DATA UNDER STUDY:
☆ ☆ ☆ ☆ ☆

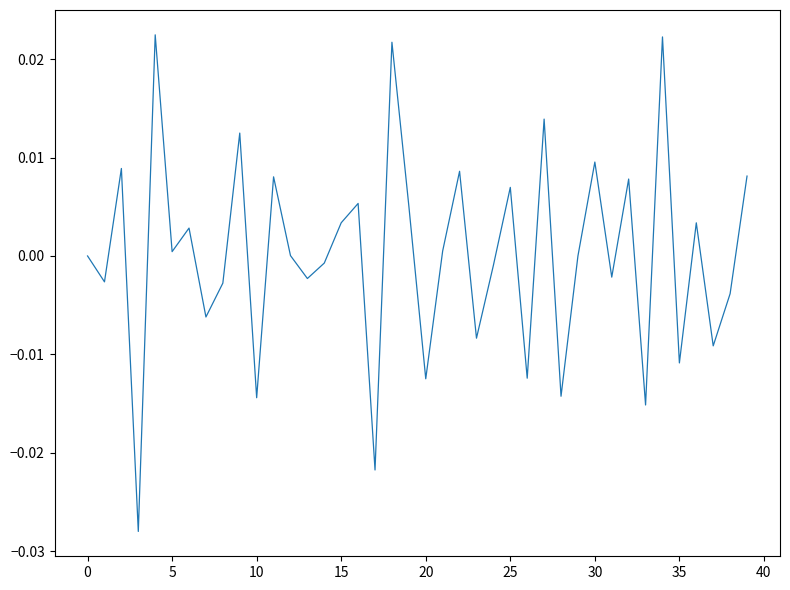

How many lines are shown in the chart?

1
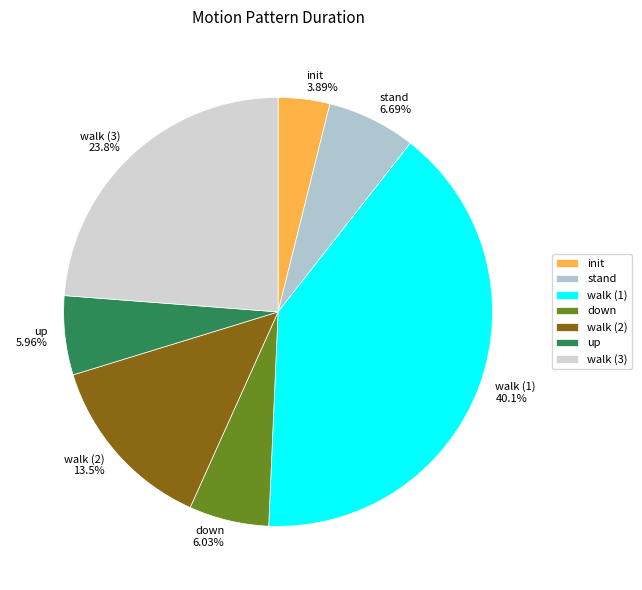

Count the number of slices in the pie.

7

☆ ☆ ☆ ☆ ☆

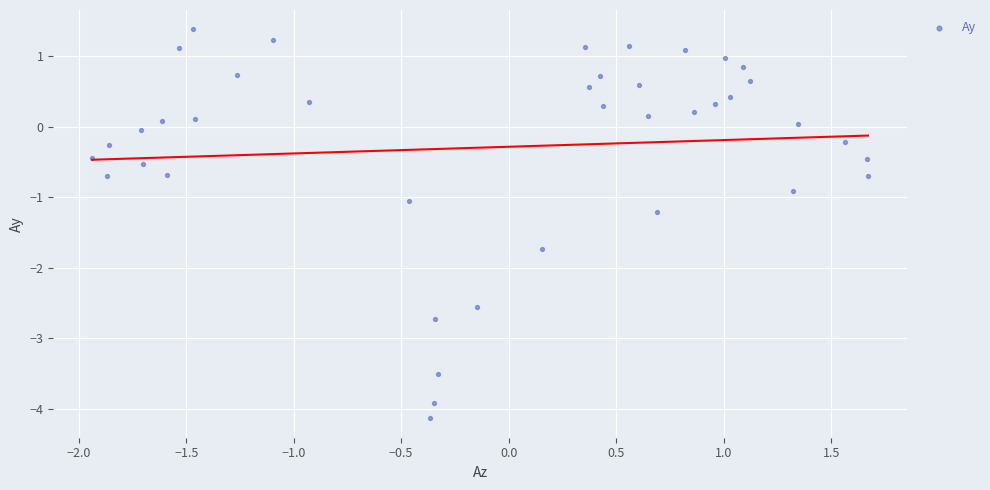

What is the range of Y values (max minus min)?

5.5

☆ ☆ ☆ ☆ ☆

WHAT NEEDS TO BE DONE: Rewrite the lines from the one containing "How many lines are shown in the chart?" up to and including the one containing "Count the number of slices in the pie.", replacing "chart" with "graph" and changing nothing else. Leave the pictures out of your answer.

ANSWER SECTION:
How many lines are shown in the graph?

1

Count the number of slices in the pie.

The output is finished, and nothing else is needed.